(AVAILABLE RECORDS):
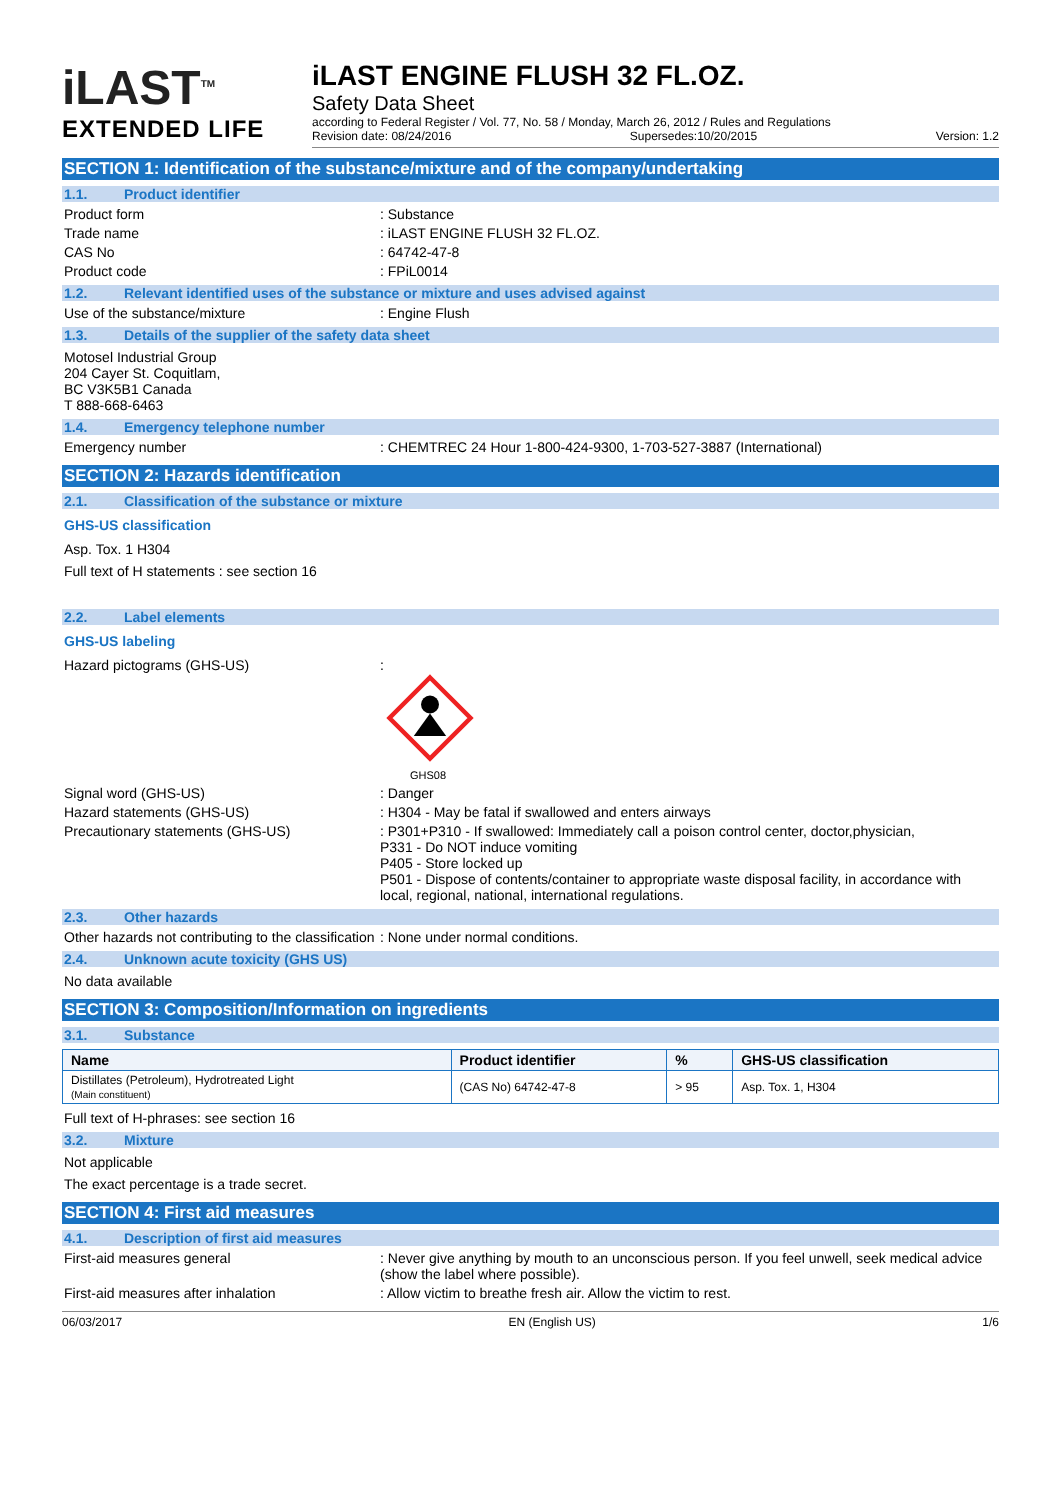iLAST<sup>TM</sup>
EXTENDED LIFE
iLAST ENGINE FLUSH 32 FL.OZ.
Safety Data Sheet
according to Federal Register / Vol. 77, No. 58 / Monday, March 26, 2012 / Rules and Regulations
Revision date: 08/24/2016 Supersedes:10/20/2015 Version: 1.2
SECTION 1: Identification of the substance/mixture and of the company/undertaking
1.1. Product identifier
Product form : Substance
Trade name : iLAST ENGINE FLUSH 32 FL.OZ.
CAS No : 64742-47-8
Product code : FPiL0014
1.2. Relevant identified uses of the substance or mixture and uses advised against
Use of the substance/mixture : Engine Flush
1.3. Details of the supplier of the safety data sheet
Motosel Industrial Group
204 Cayer St. Coquitlam,
BC V3K5B1 Canada
T 888-668-6463
1.4. Emergency telephone number
Emergency number : CHEMTREC 24 Hour 1-800-424-9300, 1-703-527-3887 (International)
SECTION 2: Hazards identification
2.1. Classification of the substance or mixture
GHS-US classification
Asp. Tox. 1 H304
Full text of H statements : see section 16
2.2. Label elements
GHS-US labeling
Hazard pictograms (GHS-US) :
GHS08
Signal word (GHS-US) : Danger
Hazard statements (GHS-US) : H304 - May be fatal if swallowed and enters airways
Precautionary statements (GHS-US) : P301+P310 - If swallowed: Immediately call a poison control center, doctor,physician,
P331 - Do NOT induce vomiting
P405 - Store locked up
P501 - Dispose of contents/container to appropriate waste disposal facility, in accordance with local, regional, national, international regulations.
2.3. Other hazards
Other hazards not contributing to the classification
: None under normal conditions.
2.4. Unknown acute toxicity (GHS US)
No data available
SECTION 3: Composition/Information on ingredients
3.1. Substance
| Name | Product identifier | % | GHS-US classification |
| --- | --- | --- | --- |
| Distillates (Petroleum), Hydrotreated Light (Main constituent) | (CAS No) 64742-47-8 | > 95 | Asp. Tox. 1, H304 |
Full text of H-phrases: see section 16
3.2. Mixture
Not applicable
The exact percentage is a trade secret.
SECTION 4: First aid measures
4.1. Description of first aid measures
First-aid measures general : Never give anything by mouth to an unconscious person. If you feel unwell, seek medical advice (show the label where possible).
First-aid measures after inhalation : Allow victim to breathe fresh air. Allow the victim to rest.
06/03/2017 EN (English US) 1/6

(THE TASK): Print out the material word for word, omitting the pictures.

(RESULT BELOW):
iLAST<sup>TM</sup>
EXTENDED LIFE
iLAST ENGINE FLUSH 32 FL.OZ.
Safety Data Sheet
according to Federal Register / Vol. 77, No. 58 / Monday, March 26, 2012 / Rules and Regulations
Revision date: 08/24/2016 Supersedes:10/20/2015 Version: 1.2
SECTION 1: Identification of the substance/mixture and of the company/undertaking
1.1. Product identifier
Product form : Substance
Trade name : iLAST ENGINE FLUSH 32 FL.OZ.
CAS No : 64742-47-8
Product code : FPiL0014
1.2. Relevant identified uses of the substance or mixture and uses advised against
Use of the substance/mixture : Engine Flush
1.3. Details of the supplier of the safety data sheet
Motosel Industrial Group
204 Cayer St. Coquitlam,
BC V3K5B1 Canada
T 888-668-6463
1.4. Emergency telephone number
Emergency number : CHEMTREC 24 Hour 1-800-424-9300, 1-703-527-3887 (International)
SECTION 2: Hazards identification
2.1. Classification of the substance or mixture
GHS-US classification
Asp. Tox. 1 H304
Full text of H statements : see section 16
2.2. Label elements
GHS-US labeling
Hazard pictograms (GHS-US) :
GHS08
Signal word (GHS-US) : Danger
Hazard statements (GHS-US) : H304 - May be fatal if swallowed and enters airways
Precautionary statements (GHS-US) : P301+P310 - If swallowed: Immediately call a poison control center, doctor,physician,
P331 - Do NOT induce vomiting
P405 - Store locked up
P501 - Dispose of contents/container to appropriate waste disposal facility, in accordance with local, regional, national, international regulations.
2.3. Other hazards
Other hazards not contributing to the classification
: None under normal conditions.
2.4. Unknown acute toxicity (GHS US)
No data available
SECTION 3: Composition/Information on ingredients
3.1. Substance
| Name | Product identifier | % | GHS-US classification |
| --- | --- | --- | --- |
| Distillates (Petroleum), Hydrotreated Light (Main constituent) | (CAS No) 64742-47-8 | > 95 | Asp. Tox. 1, H304 |
Full text of H-phrases: see section 16
3.2. Mixture
Not applicable
The exact percentage is a trade secret.
SECTION 4: First aid measures
4.1. Description of first aid measures
First-aid measures general : Never give anything by mouth to an unconscious person. If you feel unwell, seek medical advice (show the label where possible).
First-aid measures after inhalation : Allow victim to breathe fresh air. Allow the victim to rest.
06/03/2017 EN (English US) 1/6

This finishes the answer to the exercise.